One last electronic barrier is the power. The cleaner the power, the closer you will get to the theoretical ability of your system. The problem seems to be that it is nearly impossible for stuff in the power line to not intermodulate to some degree with the signal through the amplification chain. I have heard some rather startling effects of removing this noise and it is almost spooky. However, for amps it is not always a good solution because of the power draw and the current limiting that most filters/regenerators impose. We have found that for sources a power regenerator is almost indispensible and works better than filters, which reduce but do not eliminate the issue.
Of course the best electronics in the world will only help to perserve this delicate information to the speakers/room. Speakers that are either unresponsive or excessively mask critical frequencies (or do both) will often sound truncated...although this can be greatly improved with good electronics choices or greatly worsened by poor choices. Rooms can mask as well but I have been able to get good success in even untreated rooms with directivity controlled speakers.

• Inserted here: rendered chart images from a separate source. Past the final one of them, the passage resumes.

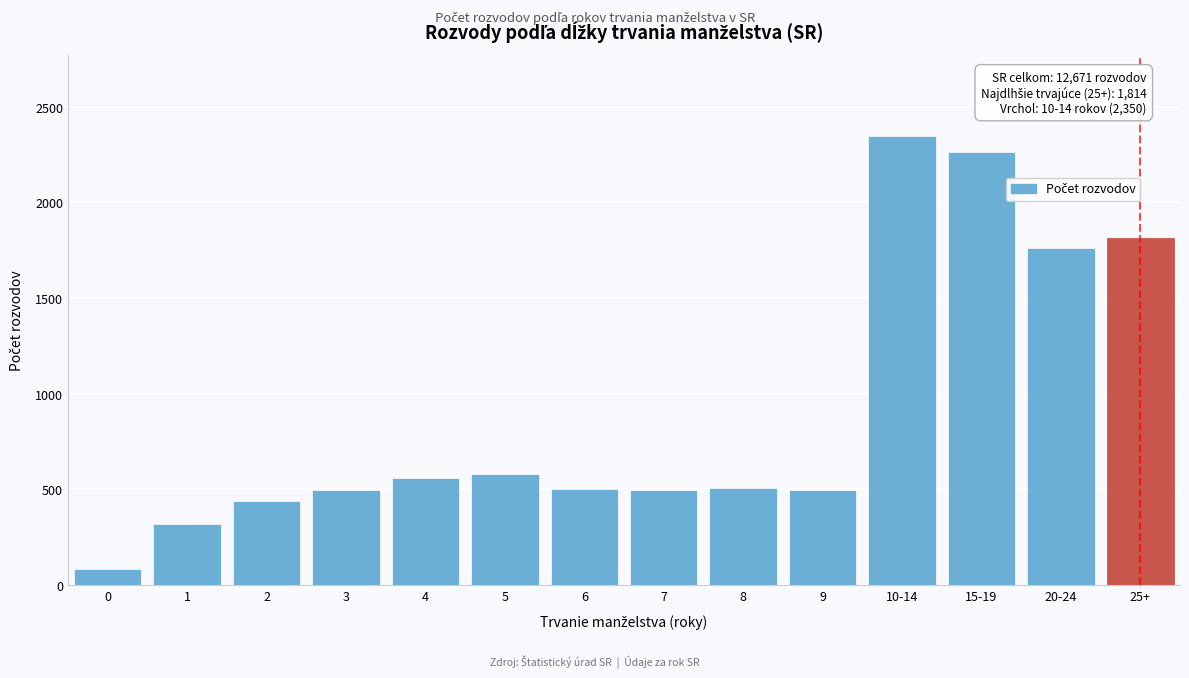

What is the minimum value shown in the chart?

82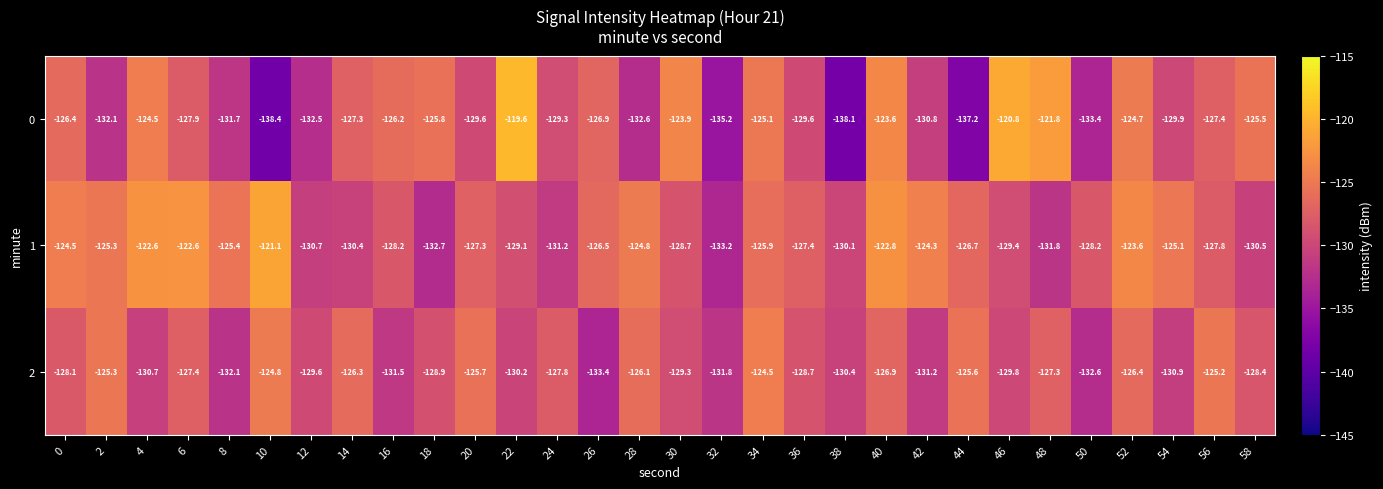

What is the minimum value shown in the chart?

-138.4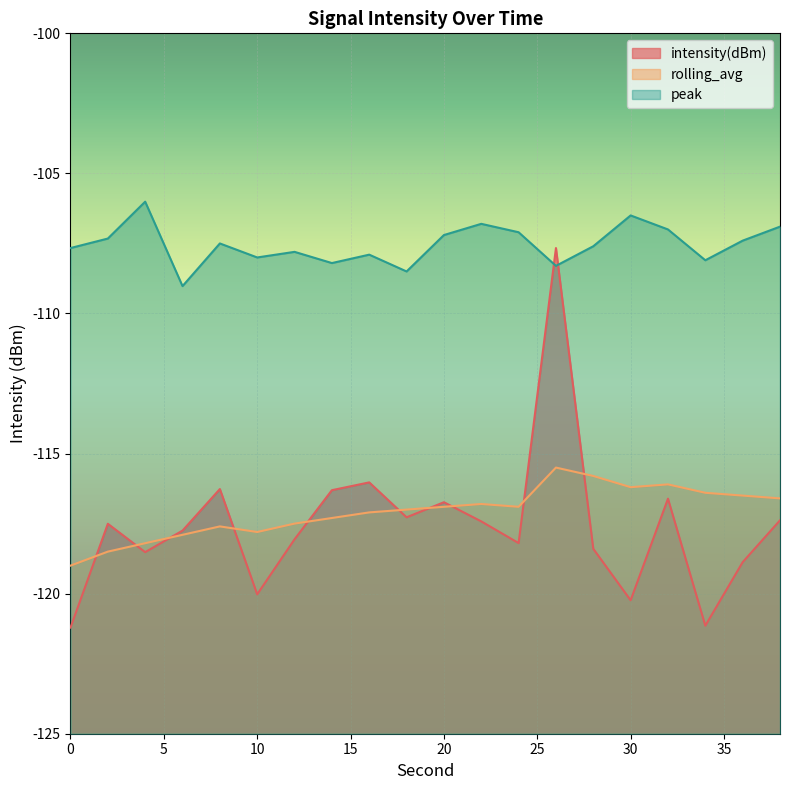

At which label does peak first exceed -107?

4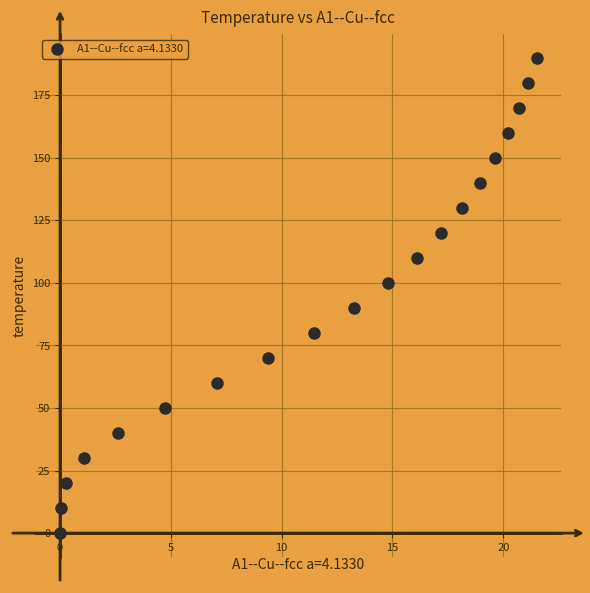

What is the range of Y values (max minus min)?

190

Where does that leave us? All electronic components in the chain (including power distribution) need to be free from generation of signal modulated "noise" floor. I have heard so many systems where the electronics simply got congested and flat sounding once the music got busy and complex (not even necessarily at high volumes). That confusion and congestion is what one hears when the noise floor has come up to swallow vital sounds that allow us to maintain a precise perception of where the music is coming from.

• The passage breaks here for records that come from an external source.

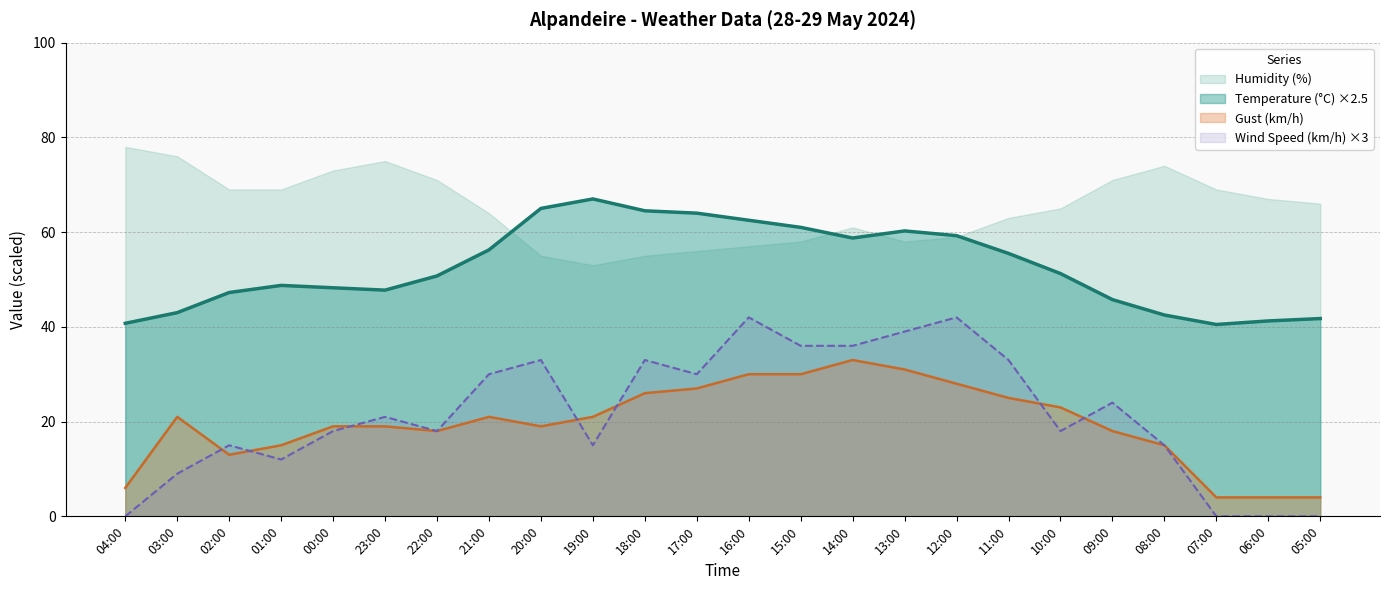

What is the value of the Temperature (°C) point at the 3rd from the left?

47.2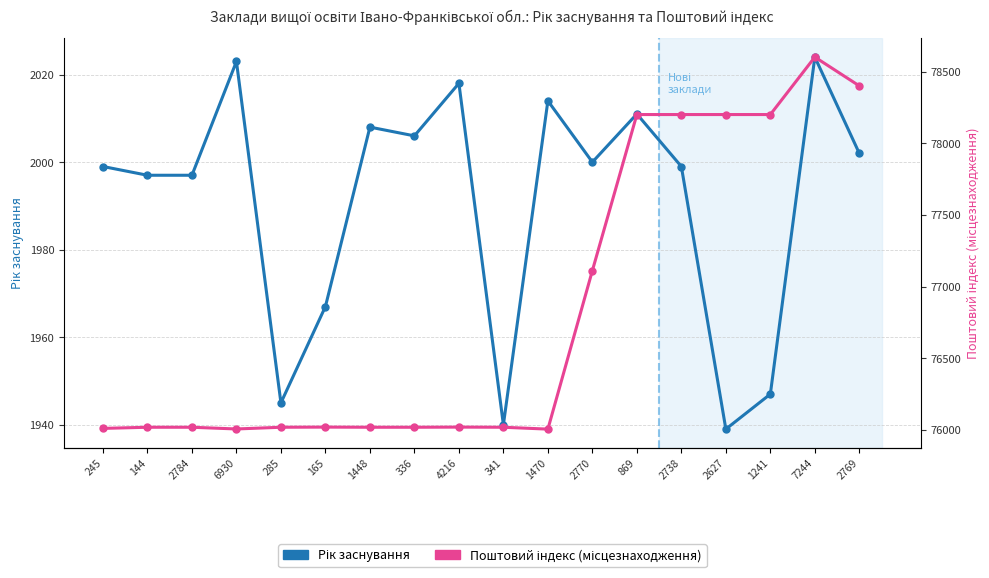

What is the label of the 13th point from the right?

165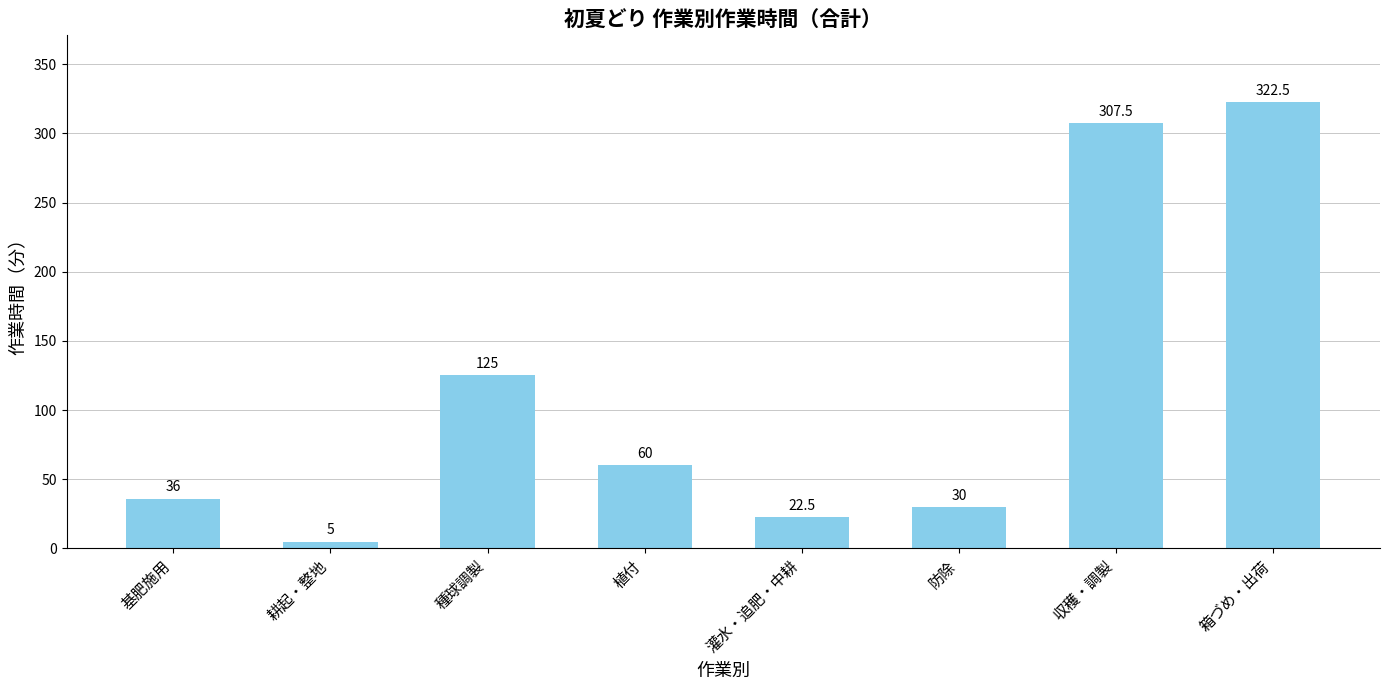

The chart shows a value of 307.5 at 収穫・調製. True or false?

True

How do I know it was the electronics? We swapped in much better ones and the whole problem vanished like a morning fog. Clearly the speakers and room were then not to blame. I have heard this almost too many times to count...far more often than moving a same system to another room and hearing the whole thing improve so dramatically. Naturally, attention to the speaker choice and the room setup/treatment will pay dividends and is vital to "getting it right".